翌朝、若者はなかなか起き上がることができませんでした。
一晩中、眠らずに考えていたことがありました。
今夜、あの屋敷を訪ねれば、姫さまにお目にかかることができる――。
それは、大きな喜びではありましたが、どこかむなしいことでもありました。
これまでの九十九夜の訪いを通して、若者の心の中にはすでに姫さまの姿が形作られていました。今では、自分に呼びかける声、そして彼女の髪や肌の感触さえ、若者は容易に思い描くことができるようになっていました。
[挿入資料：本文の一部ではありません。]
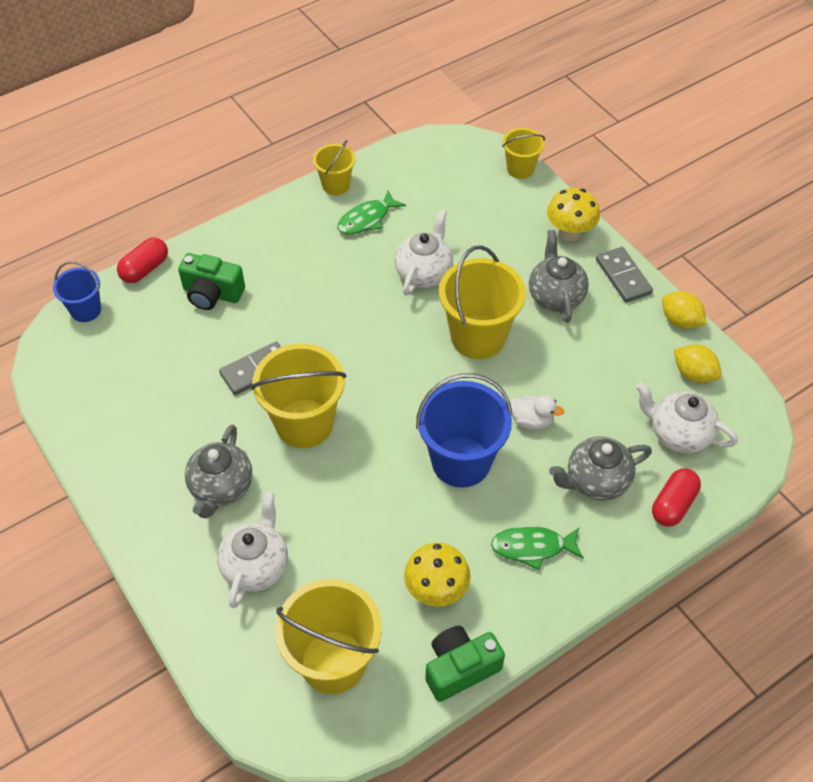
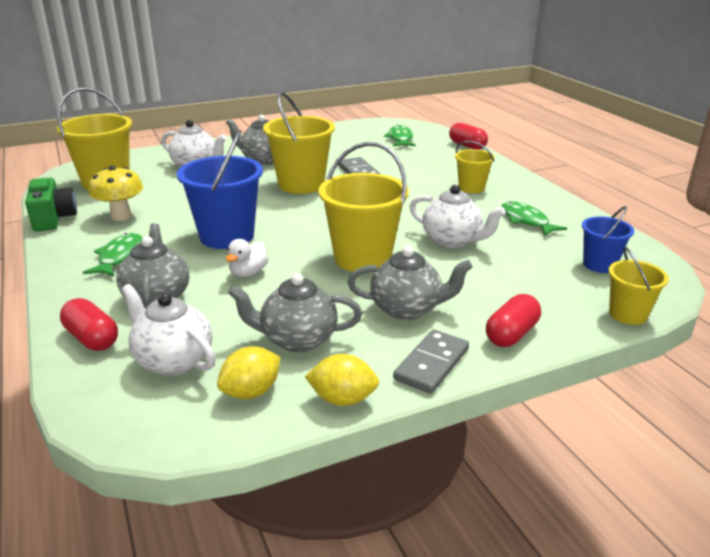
camera: 100 degrees right, 25 degrees down
(86, 310) = (430, 131): blue bucket -> blue bucket (599, 265)
(120, 341) = (400, 139): none -> green fish
(212, 293) = (439, 163): green camera -> none
(336, 185) = (572, 211): yellow bucket -> yellow bucket (471, 188)
(569, 233) = (511, 334): yellow mushroom -> red capsule
(622, 360) = (297, 339): none -> grey teapot
(623, 276) = (431, 364): grey domino -> grey domino turned 45 degrees counterclockwise
(678, 434) = (173, 361): white teapot -> white teapot turned 90 degrees counterclockwise
(680, 321) = (343, 399): yellow lemon -> yellow lemon turned 45 degrees clockwise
姫さまにお目にかかったとき、若者はきっと、自分が心の中に形作った姫さまと本当の姫さまを比べてしまうことでしょう。
そう考えるだけで、若者は心が痛みました。
山へ入り鳥寄せ笛の稽古をしても、集まってきた小鳥たちにえさをやっても、気持ちは辛くなるばかりでした。
昼過ぎに家に戻った若者は、あれこれ思い悩んでいるうちに、柱にもたれて眠ってしまいました。